Data shown:
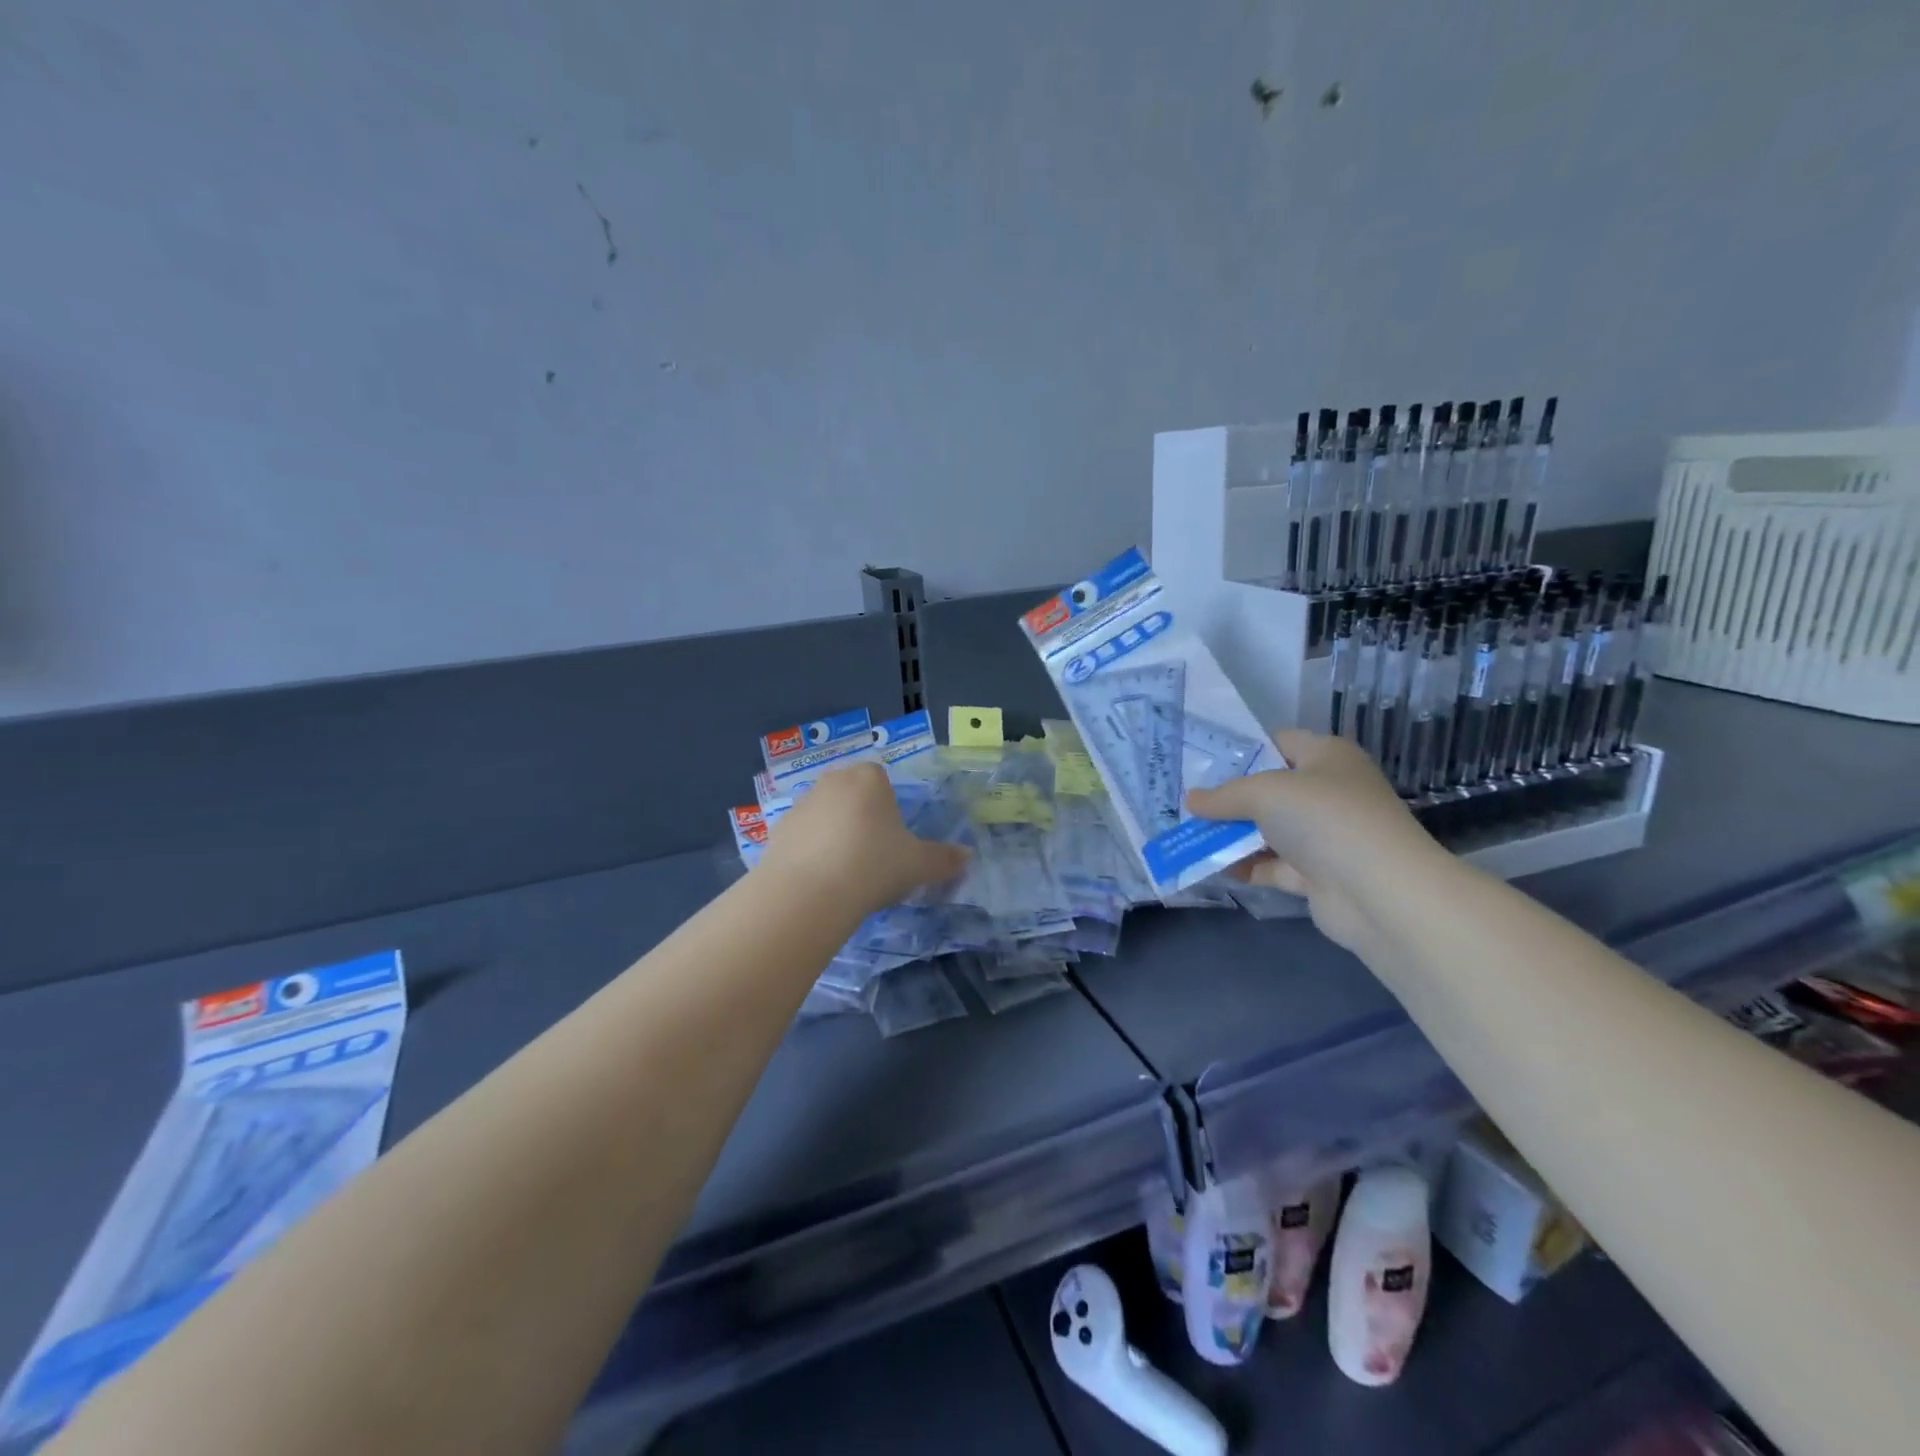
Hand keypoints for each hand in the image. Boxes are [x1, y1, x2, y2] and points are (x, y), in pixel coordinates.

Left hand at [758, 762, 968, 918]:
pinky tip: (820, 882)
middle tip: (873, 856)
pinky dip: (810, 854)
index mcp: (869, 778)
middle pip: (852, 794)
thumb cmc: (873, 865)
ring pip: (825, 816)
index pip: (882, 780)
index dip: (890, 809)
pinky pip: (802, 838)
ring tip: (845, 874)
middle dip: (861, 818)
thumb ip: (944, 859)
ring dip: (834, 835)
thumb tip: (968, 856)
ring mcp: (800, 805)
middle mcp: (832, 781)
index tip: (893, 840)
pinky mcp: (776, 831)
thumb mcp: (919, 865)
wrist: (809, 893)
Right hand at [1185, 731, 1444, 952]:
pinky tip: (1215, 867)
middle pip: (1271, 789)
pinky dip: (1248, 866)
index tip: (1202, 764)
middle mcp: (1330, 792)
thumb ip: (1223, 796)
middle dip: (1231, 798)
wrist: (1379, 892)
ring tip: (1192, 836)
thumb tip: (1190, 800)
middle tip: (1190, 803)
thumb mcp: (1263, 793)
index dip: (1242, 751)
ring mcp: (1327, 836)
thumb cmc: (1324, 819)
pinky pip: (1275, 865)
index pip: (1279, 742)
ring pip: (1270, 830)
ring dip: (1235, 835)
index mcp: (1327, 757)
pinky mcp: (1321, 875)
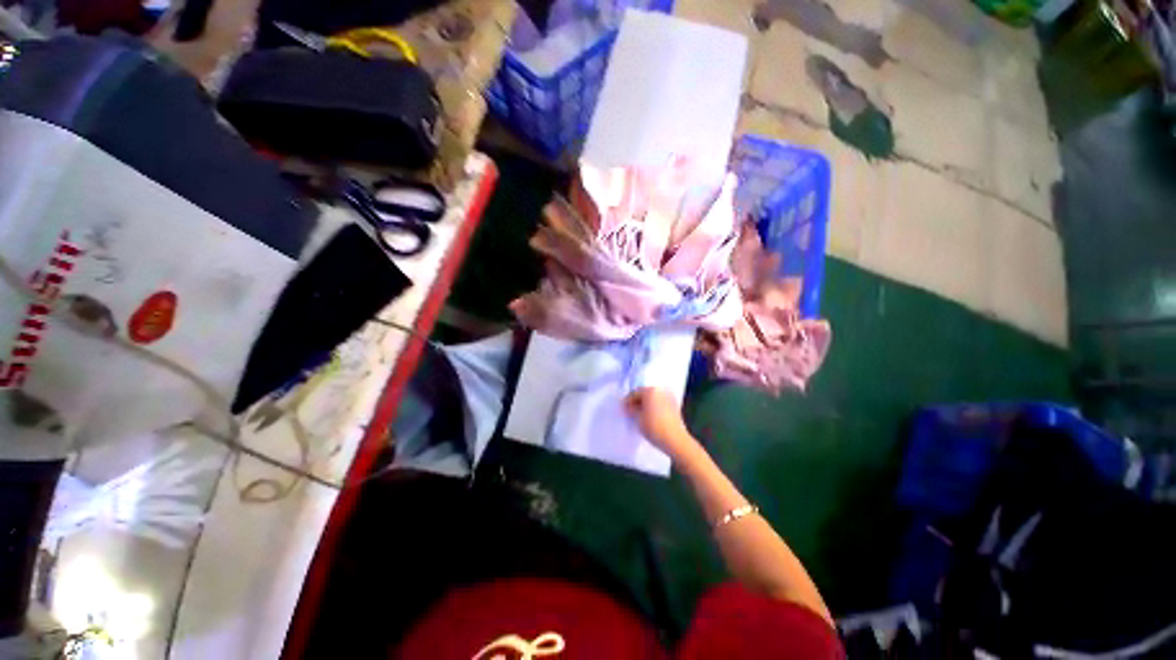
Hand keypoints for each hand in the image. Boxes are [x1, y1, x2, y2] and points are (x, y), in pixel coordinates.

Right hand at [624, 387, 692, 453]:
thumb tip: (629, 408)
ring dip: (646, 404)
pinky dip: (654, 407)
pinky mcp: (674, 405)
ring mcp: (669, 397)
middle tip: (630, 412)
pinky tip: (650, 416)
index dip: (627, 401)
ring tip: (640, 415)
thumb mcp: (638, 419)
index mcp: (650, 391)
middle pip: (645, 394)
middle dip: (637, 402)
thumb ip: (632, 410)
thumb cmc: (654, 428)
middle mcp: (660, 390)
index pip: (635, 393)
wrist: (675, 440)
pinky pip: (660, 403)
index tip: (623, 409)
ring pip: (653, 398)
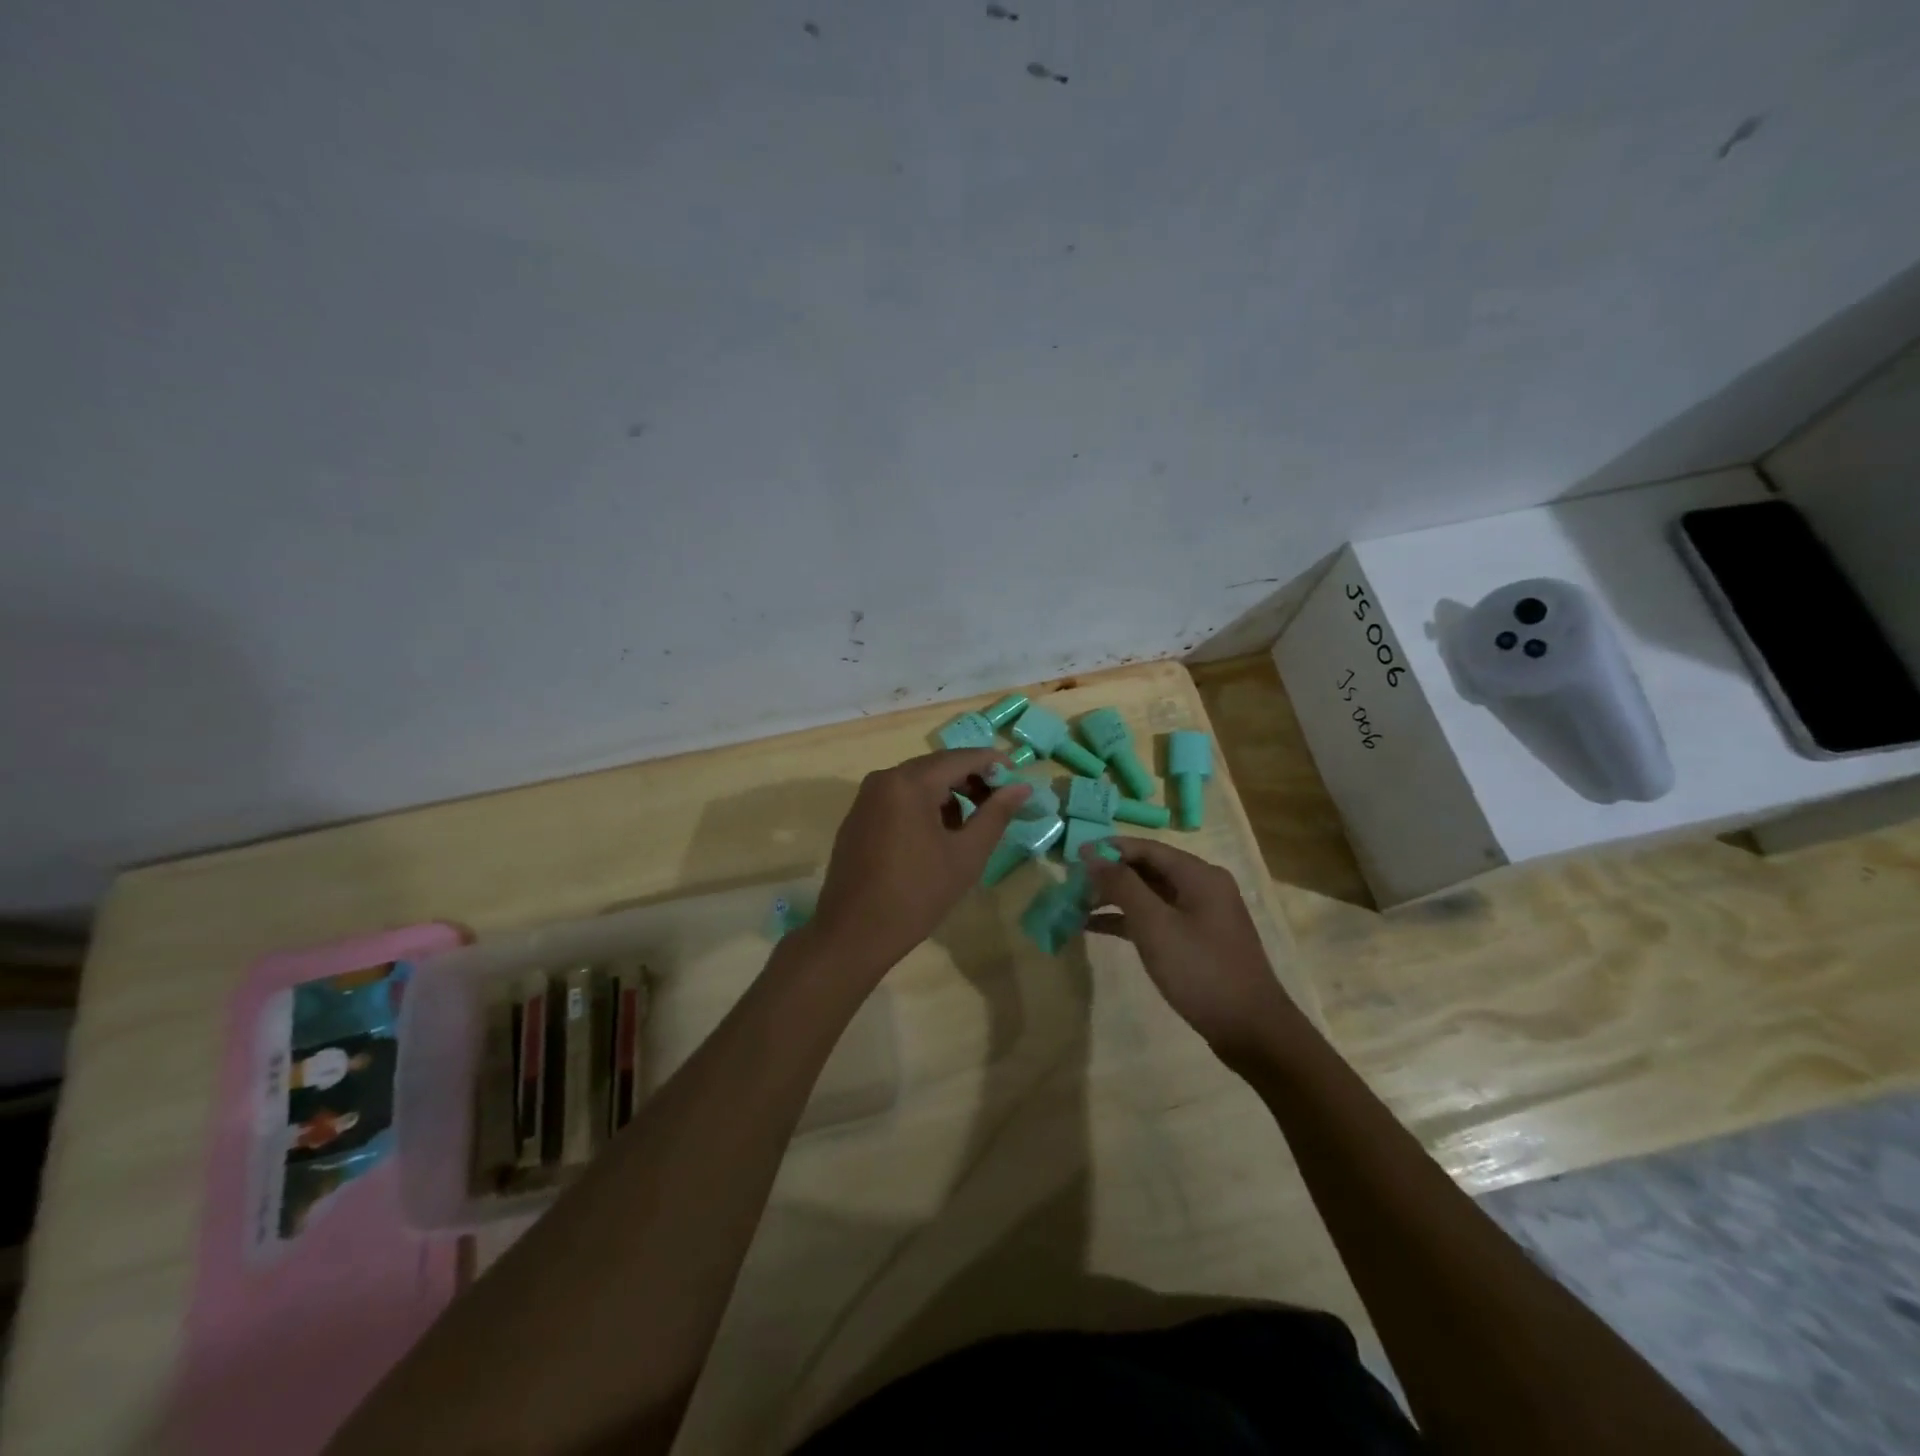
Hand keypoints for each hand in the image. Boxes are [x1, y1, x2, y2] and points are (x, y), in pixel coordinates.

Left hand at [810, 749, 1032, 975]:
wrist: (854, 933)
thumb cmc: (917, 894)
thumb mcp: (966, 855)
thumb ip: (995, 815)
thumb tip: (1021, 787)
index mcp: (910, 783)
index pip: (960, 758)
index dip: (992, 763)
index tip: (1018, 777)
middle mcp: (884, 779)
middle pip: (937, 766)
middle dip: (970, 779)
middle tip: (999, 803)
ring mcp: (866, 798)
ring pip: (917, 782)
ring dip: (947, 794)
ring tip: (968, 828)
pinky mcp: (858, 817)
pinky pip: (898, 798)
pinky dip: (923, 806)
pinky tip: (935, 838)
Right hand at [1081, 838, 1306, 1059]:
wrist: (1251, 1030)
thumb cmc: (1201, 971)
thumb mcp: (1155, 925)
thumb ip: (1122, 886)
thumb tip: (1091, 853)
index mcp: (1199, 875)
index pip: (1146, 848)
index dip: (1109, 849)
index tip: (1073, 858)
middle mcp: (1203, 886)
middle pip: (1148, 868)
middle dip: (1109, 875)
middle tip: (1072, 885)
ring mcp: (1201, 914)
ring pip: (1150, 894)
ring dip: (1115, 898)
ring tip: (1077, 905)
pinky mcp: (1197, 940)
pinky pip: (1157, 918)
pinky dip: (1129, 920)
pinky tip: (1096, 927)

Aim of the task:
Return the material exactly as it reads, though without the pictures it holds.

Exercise response:
Hand keypoints for each hand in the image. Boxes are [x1, y1, x2, y2] and points are (x, y), in pixel coordinates.

Left hand at [758, 762, 968, 918]:
pinky tip: (820, 882)
middle tip: (873, 856)
pinky dip: (810, 854)
index mcp: (869, 778)
middle pip: (852, 794)
thumb cmc: (873, 865)
ring pip: (825, 816)
index pip: (882, 780)
index dip: (890, 809)
pinky pip: (802, 838)
ring tip: (845, 874)
middle dip: (861, 818)
thumb ip: (944, 859)
ring dip: (834, 835)
thumb tip: (968, 856)
ring mcp: (800, 805)
middle mcp: (832, 781)
index tip: (893, 840)
pinky mcp: (776, 831)
thumb mcp: (919, 865)
wrist: (809, 893)
Right hand at [1185, 731, 1444, 952]:
pinky tip: (1215, 867)
middle pip: (1271, 789)
pinky dip: (1248, 866)
index tip: (1202, 764)
middle mcp: (1330, 792)
thumb ip: (1223, 796)
middle dip: (1231, 798)
wrist: (1379, 892)
ring tip: (1192, 836)
thumb tip: (1190, 800)
middle tip: (1190, 803)
thumb mcp: (1263, 793)
index dip: (1242, 751)
ring mcp: (1327, 836)
thumb cmc: (1324, 819)
pinky pip: (1275, 865)
index pip: (1279, 742)
ring pip: (1270, 830)
ring dip: (1235, 835)
index mcp: (1327, 757)
pinky mcp: (1321, 875)
Hand keypoints for each hand in the image. Boxes are [x1, y1, x2, y2] and points are (x, y), in pixel coordinates.

Right hand at [624, 387, 692, 453]:
thumb tip: (629, 408)
ring dip: (646, 404)
pinky dip: (654, 407)
pinky mcp: (674, 405)
ring mcp: (669, 397)
middle tip: (630, 412)
pinky tip: (650, 416)
index dip: (627, 401)
ring tip: (640, 415)
thumb mcp: (638, 419)
index mcp: (650, 391)
middle pip: (645, 394)
middle dip: (637, 402)
thumb ip: (632, 410)
thumb cmc: (654, 428)
middle mcp: (660, 390)
index pip: (635, 393)
wrist: (675, 440)
pinky pip: (660, 403)
index tip: (623, 409)
ring pip: (653, 398)
Hand keypoints for each hand in the image. Boxes are [x1, y1, x2, y2] and points are (x, y), in pixel coordinates.

Left hand at [810, 749, 1032, 975]:
wrist: (854, 933)
thumb cmc: (917, 894)
thumb mcp: (966, 855)
thumb ip: (995, 815)
thumb tip: (1021, 787)
index mcp: (910, 783)
index pip: (960, 758)
index dip: (992, 763)
index tip: (1018, 777)
middle mcp: (884, 779)
middle pip: (937, 766)
middle dip: (970, 779)
middle tip: (999, 803)
ring mcp: (866, 798)
ring pip: (917, 782)
ring dip: (947, 794)
ring tip: (968, 828)
pinky mcp: (858, 817)
pinky pip: (898, 798)
pinky dip: (923, 806)
pinky tip: (935, 838)
Right hand at [1081, 838, 1306, 1059]:
wrist: (1251, 1030)
thumb cmc: (1201, 971)
thumb mcp: (1155, 925)
thumb ip: (1122, 886)
thumb tip: (1091, 853)
index mcp: (1199, 875)
index pip: (1146, 848)
index dip: (1109, 849)
index tip: (1073, 858)
middle mcp: (1203, 886)
middle pip: (1148, 868)
middle dip: (1109, 875)
middle tip: (1072, 885)
ring mcp: (1201, 914)
ring pip: (1150, 894)
ring dip: (1115, 898)
ring tip: (1077, 905)
pinky mcp: (1197, 940)
pinky pip: (1157, 918)
pinky dip: (1129, 920)
pinky tip: (1096, 927)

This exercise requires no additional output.